Department of Social Services draft guidelines reveal that families will be able to hire unqualified friends and neighbours as taxpayer-subsidised nannies.
The maximum subsidy of $5.95 per child per hour will be paid for up to 50 hours a week, depending on the parents work hours and income, to a maximum of $2082 per week.
Both parents need to work or study for just eight hours a fortnight, including travel time, to qualify for a taxpayer-subsidised nanny.
The draft guidelines ban families from hiring relatives as nannies, but do not rule out friends or neighbours.
Nannies must be hired through an agency, although they will not need formal qualifications or experience in childcare.
Each nanny can care for up to four children under school age and seven in total.
Parents chosen for the two-year trial can ask an agency to hire their existing nanny meaning friends, neighbours or girlfriends and boyfriends who do not live in the home could be employed through the scheme.
Agencies must give each family a choice of at least three nannies. The service provider will also need to consider nannies who are in a current arrangement with a family, the guidelines state.
Nannies will not be expected to undertake cleaning, shopping or other household duties for the family unless they are directly related to the care of the child/ren.
Childcare and nanny groups warned yesterday that children could be at risk as a result of the lax recruitment guidelines, which will be reviewed after public consultation.

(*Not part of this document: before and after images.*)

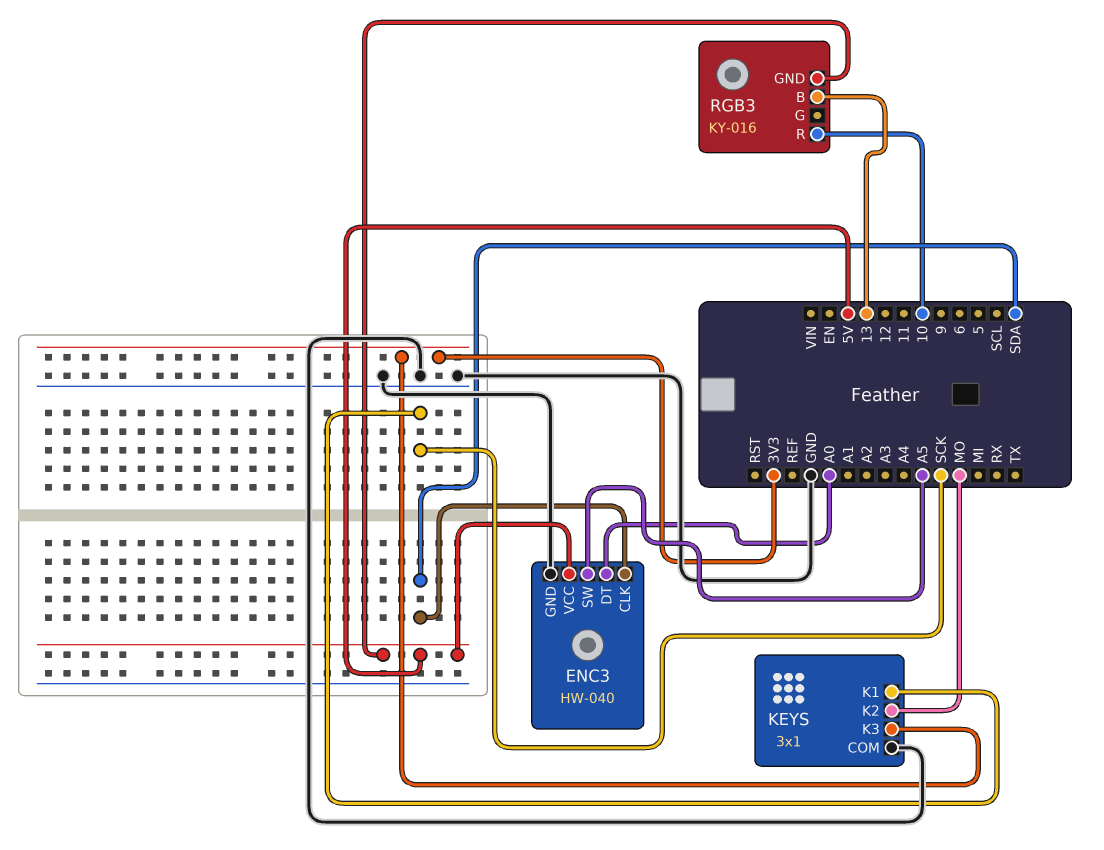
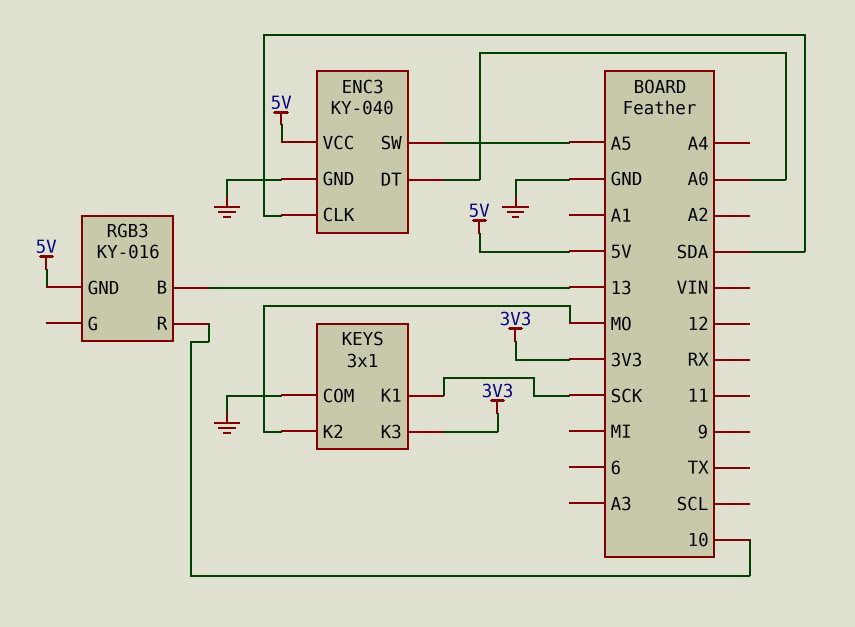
ENC3: HW-040 -> KY-040

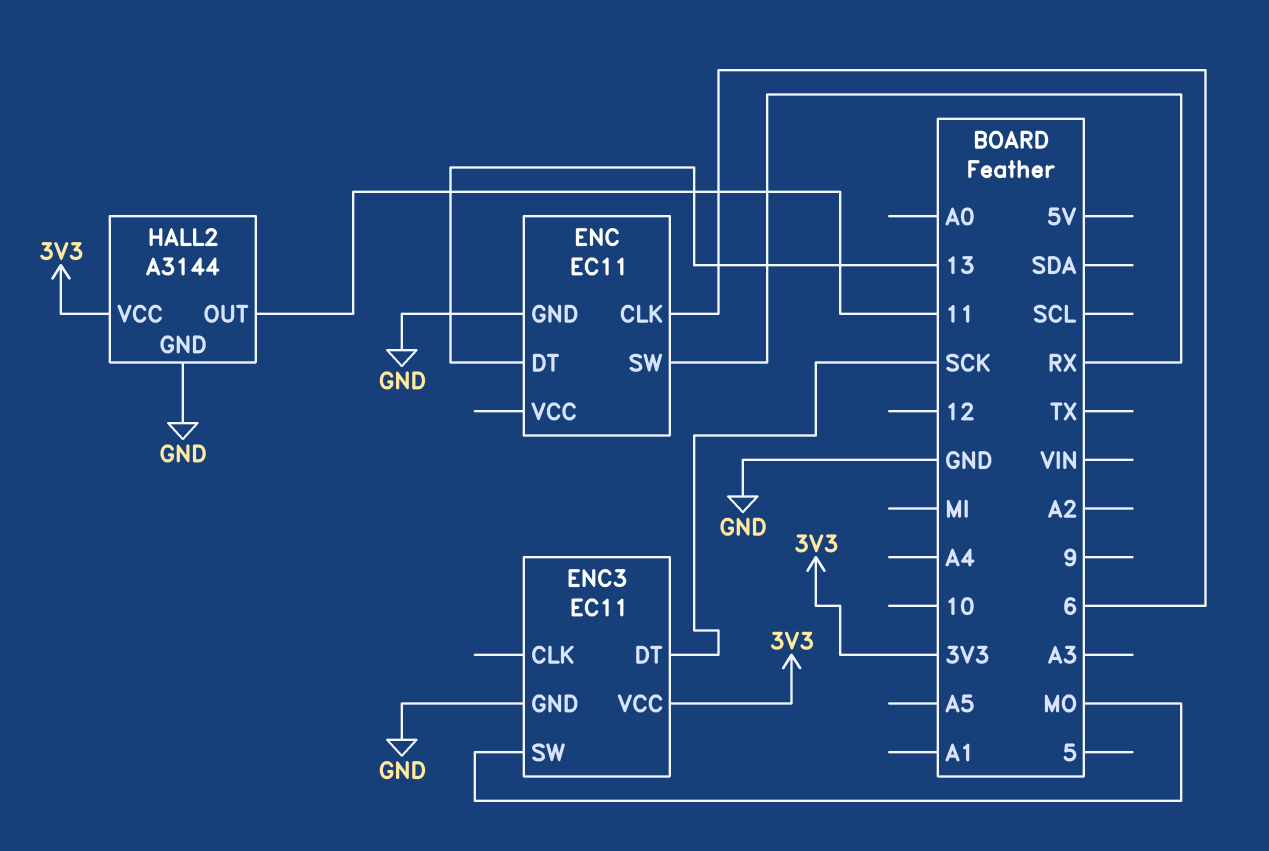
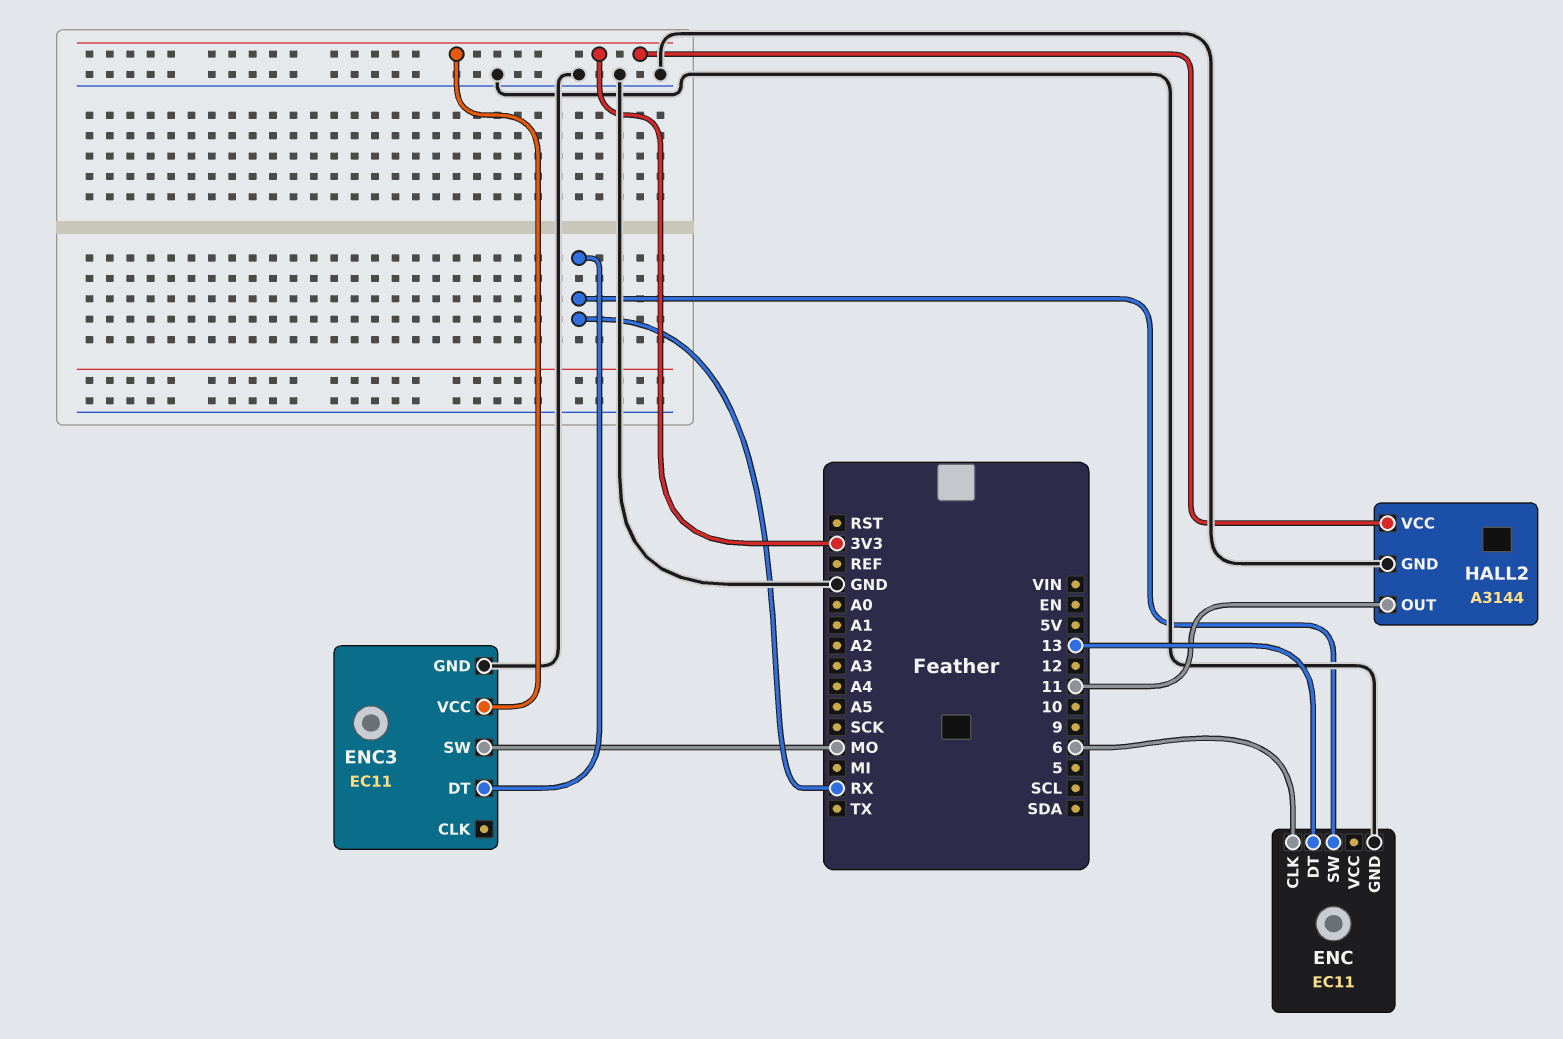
ENC3 pin DT: SCK -> RX

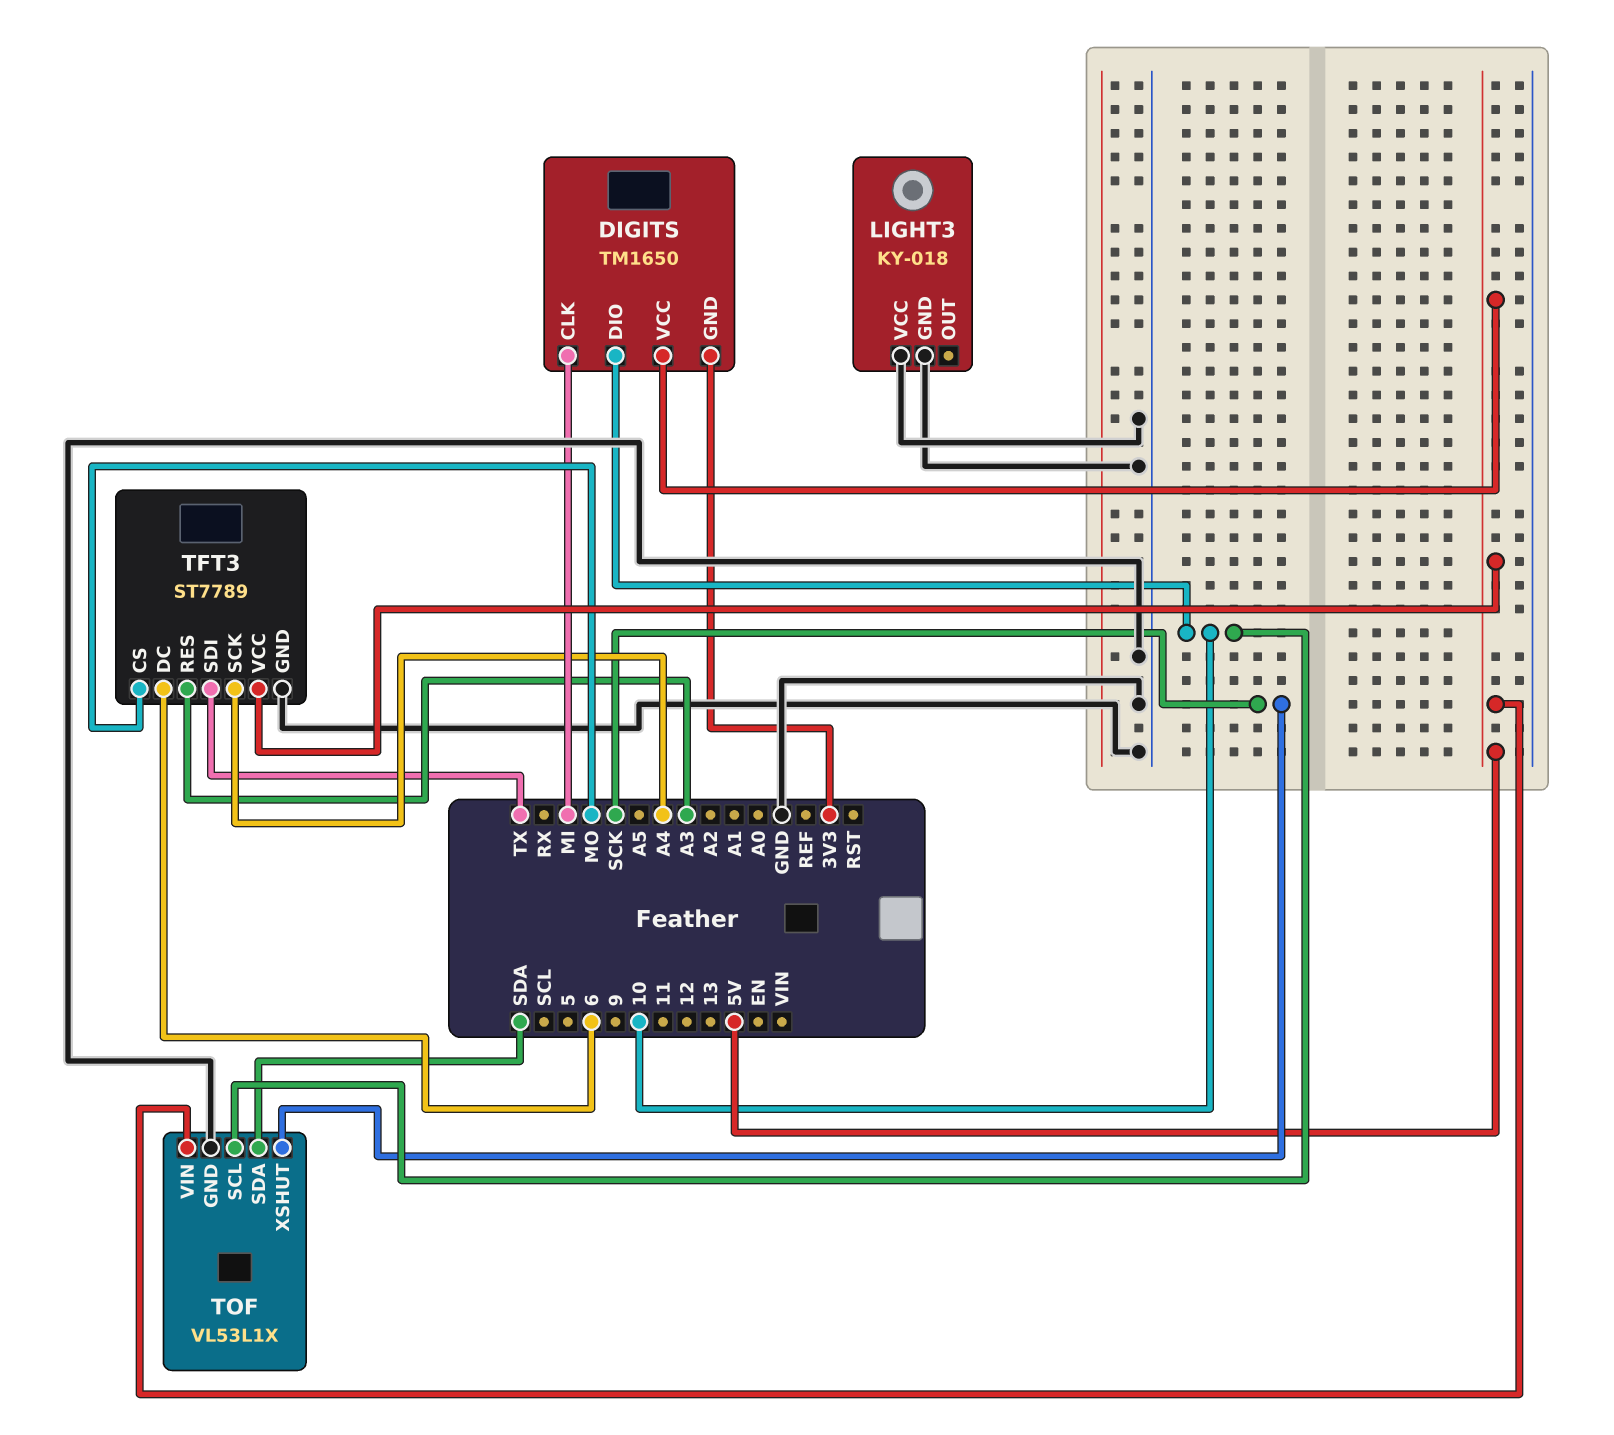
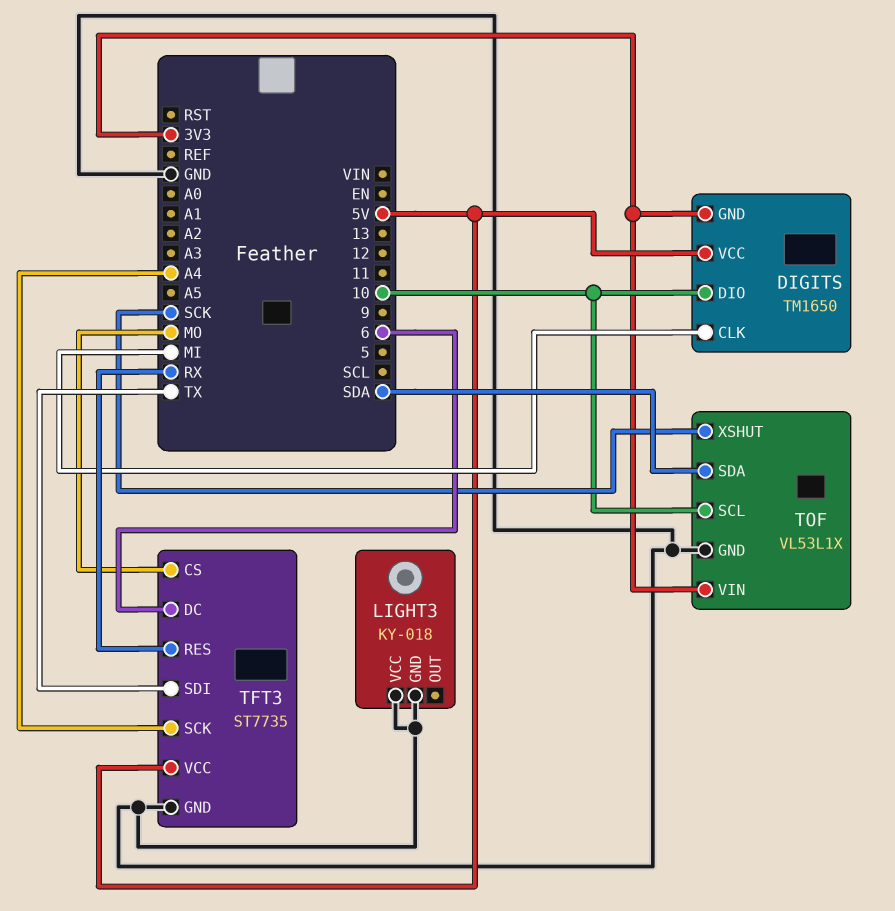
TFT3: ST7789 -> ST7735
TFT3 pin RES: A3 -> RX
TOF pin VIN: 5V -> 3V3

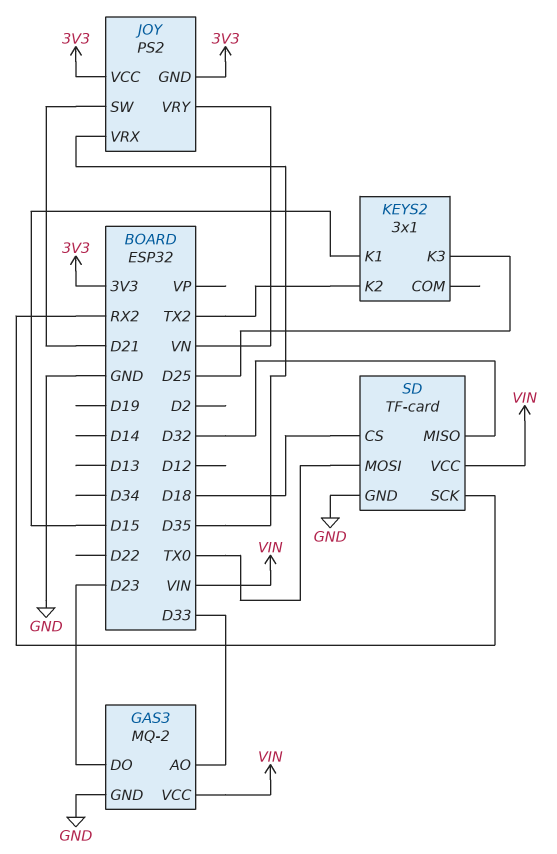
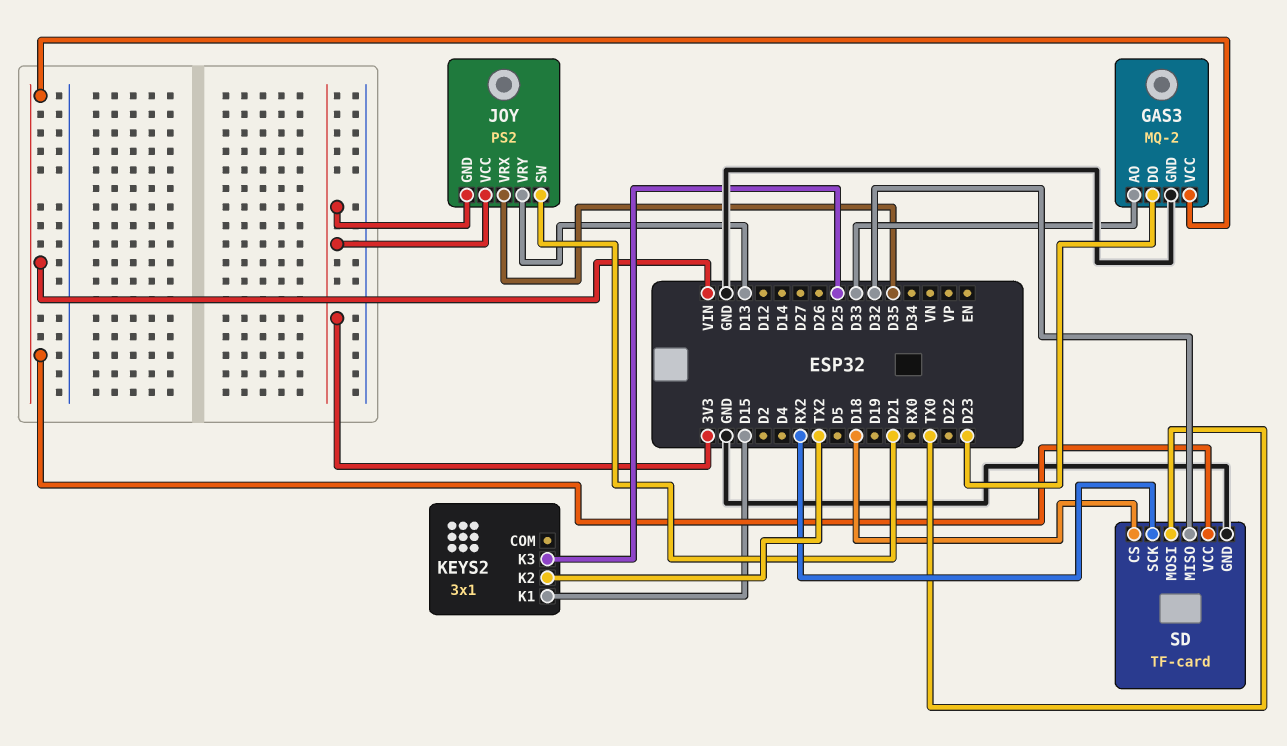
JOY pin VRY: VN -> D13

The two-year, $246m scheme will involve 4000 nannies and 10,000 children from January next year, at a cost of nearly $25,000 per child.
The Community Child Care Co-operative a non-profit agency which runs the Chippendale Child Care Centre in central Sydney said the trial puts children and nannies at risk.
We believe that young children will be put at risk by the lack of requirement for nannies to have any qualification, it states in a submission to the department.
Such unqualified education and care should not be subsidised by the government.
The Australian Nanny Association told the department yesterday that agencies would have to cut corners unless the government paid them more to administer the scheme.
Nanny agencies will be paid 5 per cent of the subsidy to cover the costs of invoicing families, paying nannies, distributing the subsidies and providing a 24-hour emergency hotline.
With the costs specified in the draft guidelines, untrained and inexperienced nannies would likely be providing care for between four and seven children, its submission states.
With minimal experience and many young nannies without qualifications, we see a high risk around having the ratio of one nanny for up to seven children.
The department will require that nannies are at least 18 and hold a first-aid certificate and a Working with Children check. But the nanny association insists nannies must also have training in CPR, asthma and anaphylaxis.
Early Childhood Australia chief executive Samantha Page said yesterday all nannies should have childcare qualifications, insurance and a full police check.